Satgas Covid-19 selanjutnya melakukan tracing terhadap kontak erat di lini pertama, yakni keluarga satu tempat tinggal. Dari hasil tracing diketahui tiga anggota keluarga terdiri atas bapak, dan dua anak juga terkonfirmasi positif. Keluarga tersebut lantas melakukan isolasi mandiri di rumah.
"Saat isolasi mandiri ini berjalan Ibu Neni tanggal 1 Juli meninggal dunia di rumah. Ibu Neni ini memiliki penyakit komorbid paru-paru," terangnya.
Namun seusai ibu meninggal dunia, tiga anggota keluarga lainnya tetap memilih isolasi mandiri di rumah. Meskipun Satgas Covid-19 telah meminta anggota keluarga tersebut dirawat di rumah sakit lantaran semuanya memiliki penyakit penyerta.

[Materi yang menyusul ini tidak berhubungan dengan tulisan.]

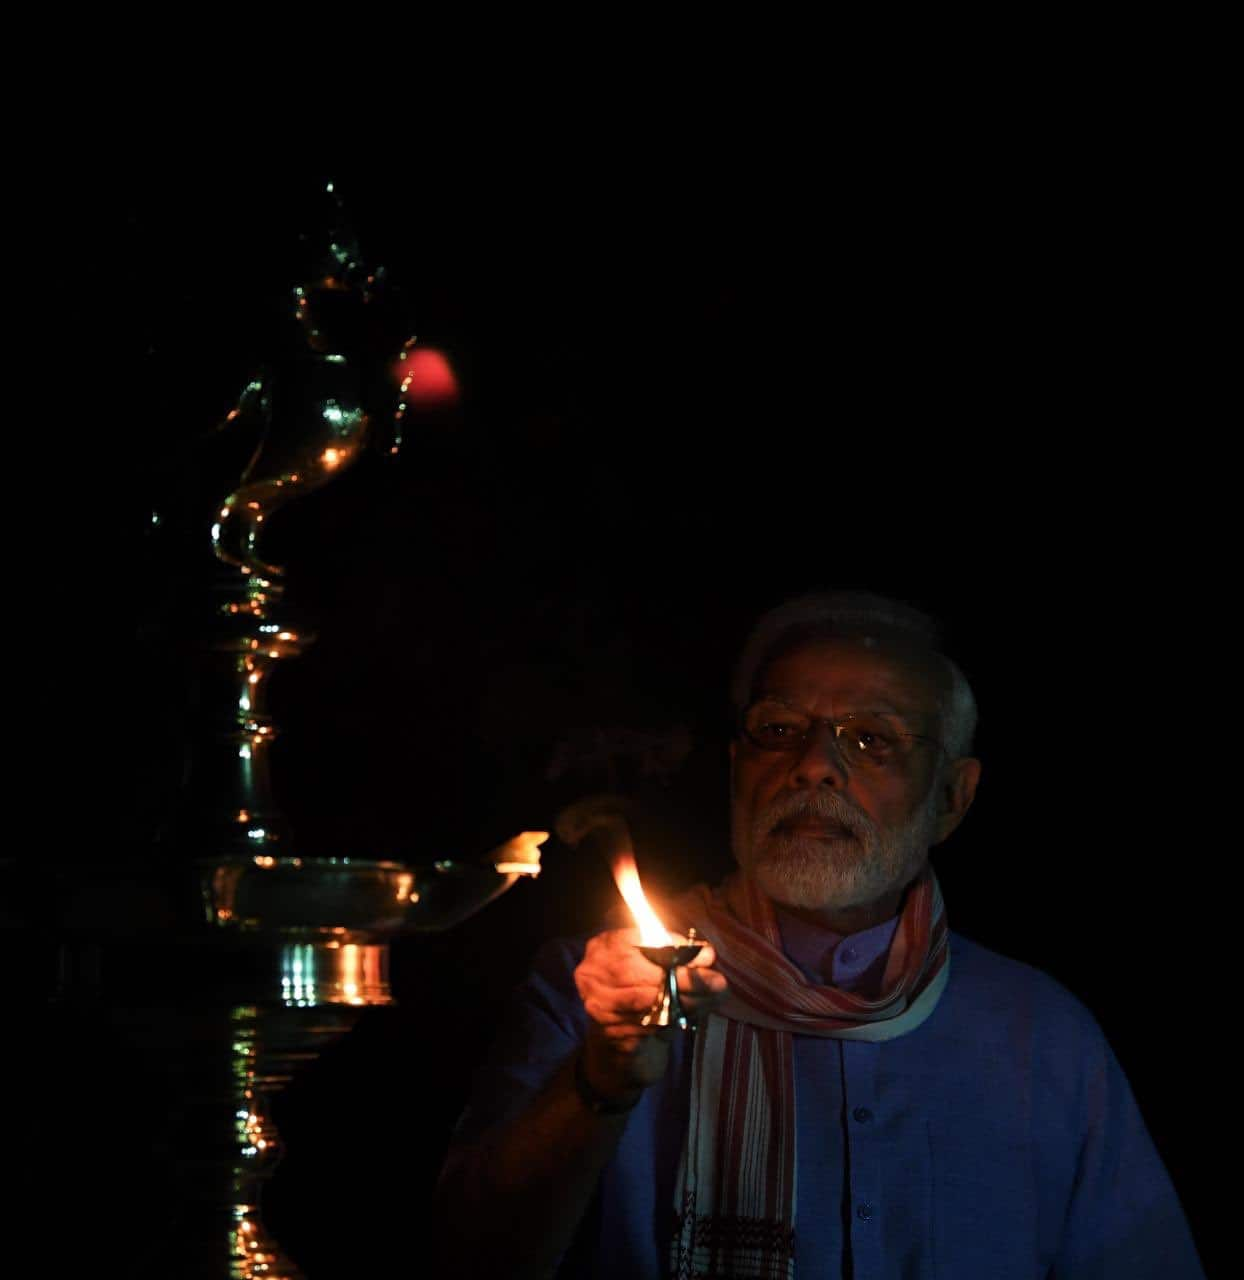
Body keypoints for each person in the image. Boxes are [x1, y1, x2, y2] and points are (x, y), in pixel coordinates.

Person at [432, 591, 1204, 1279]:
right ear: (738, 770)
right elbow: (464, 1258)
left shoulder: (1042, 1035)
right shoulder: (594, 994)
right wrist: (599, 1083)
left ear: (951, 800)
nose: (813, 767)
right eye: (778, 730)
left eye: (872, 739)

Hingga pada 4 Juli, anak bungsu bernama Furqon (20) meninggal dunia di pagi hari saat menjalani isolasi mandiri di rumahnya. Furqon meninggal dunia lantaran memiliki penyakit bawaan jantung.
"Ada kasus dua meninggal di rumah ini, satgas covid akhirnya memaksa dua anggota keluarga lagi yakni kakak Furqon bernama Lufti, dan ayahnya untuk dibawa ke rumah sakit rujukan," paparnya.
Namun nahas, sang kakak meninggal dunia saat mendapatkan perawatan medis di rumah sakit rujukan Covid-19. Sang kakak meninggal di hari yang sama dengan adiknya. Sementara untuk kepala keluarga tersebut hingga kini masih menjalani perawatan di rumah sakit.
"Untuk sekarang bapaknya di rawat di Rumah Sakit Ortopedi Kartasura," ujarnya.
Menindaklanjuti kedua kasus itu, Polsek Tawangsari bersama Satgas Covid-19 tingkat kecamatan langsung melakukan penyemprotan desinfektan di kampung-kampung. Penyemprotan desinfektan sebagai upaya antipasi penyebaran Covid-19 wilayah Kecamatan Tawangsari.
"Penyemprotan desinfektan untuk memutus mata rantai virus Corona, semoga tidak ada kejadian yang serupa," tandas Kapolsek Tawangsari AKP Tri Jalu Wahyudi.